Why the flash and used ram used do not change when I use the dynamic range quantization for tensorflow lite model? (analyzing the neural network in STM32 X-Cube-AI)

HLU.1 · ‎2022-11-26

Hi! I am doing some experiements to analyze the neural network model. The model I am using is the HAR model example. You can see here: https://github.com/ausilianapoli/HAR-CNN-Keras-STM32

So I am doing some experiments regarding the quantization.

First I convert the model to a tensorflow lite model by

model = tf.keras.models.load_model('model.h5')
converter = tf.lite.TFLiteConverter.from_keras_model(model)
tflite_model = converter.convert()

But when I want to use the dynamic range quantization model using

converter = tf.lite.TFLiteConverter.from_keras_model(model)
converter.optimizations = [tf.lite.Optimize.DEFAULT]
tflite_model = converter.conveert()
open("dynamic_model.tflite", "wb").write(tflite_model)
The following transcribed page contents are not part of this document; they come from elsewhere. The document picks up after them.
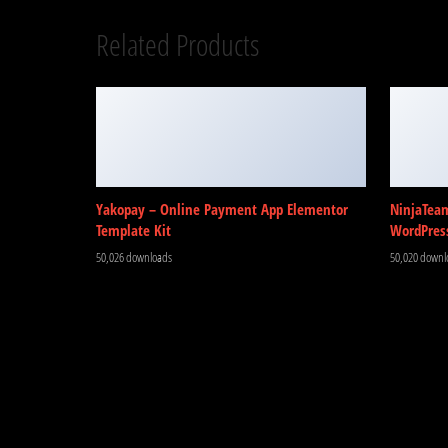
Related Products
Yakopay – Online Payment App Elementor
NinjaTea
Template Kit
WordPres
50,026 downloads
50,020 downl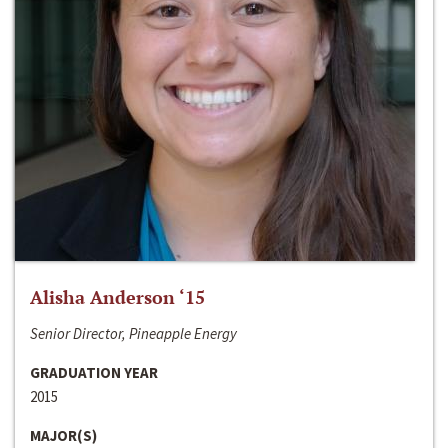
Alisha Anderson ‘15
Senior Director, Pineapple Energy
GRADUATION YEAR
2015
MAJOR(S)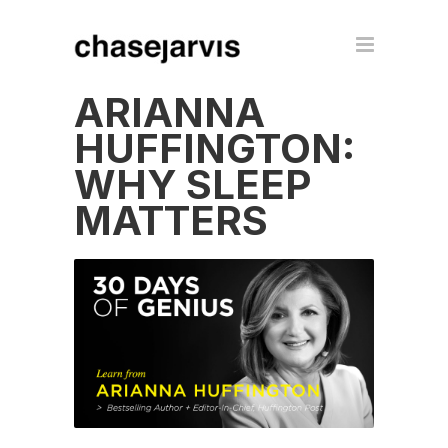
ARIANNA
HUFFINGTON:
WHY SLEEP
MATTERS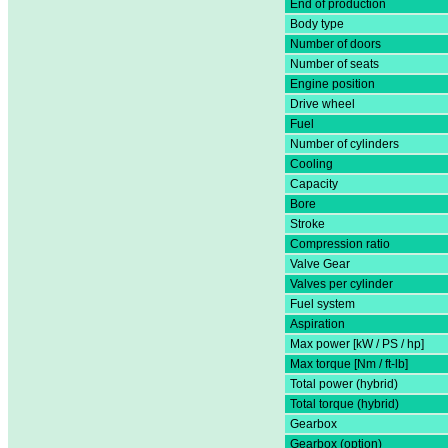
End of production
Body type
Number of doors
Number of seats
Engine position
Drive wheel
Fuel
Number of cylinders
Cooling
Capacity
Bore
Stroke
Compression ratio
Valve Gear
Valves per cylinder
Fuel system
Aspiration
Max power [kW / PS / hp]
Max torque [Nm / ft-lb]
Total power (hybrid)
Total torque (hybrid)
Gearbox
Gearbox (option)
I load the two model in STM32 X-Cube AI and use the "Analyze" function. I found that all the results are the same. These two models use the same Flash and RAM.

I don't understand. I think for DRQ, the weights will be quantized, Can someone help me with this?

PS. I also expeimented the other two.

STM32 doesnot support Float16 quantization.

For Integer quantization, the RAM and Flash usage decreases.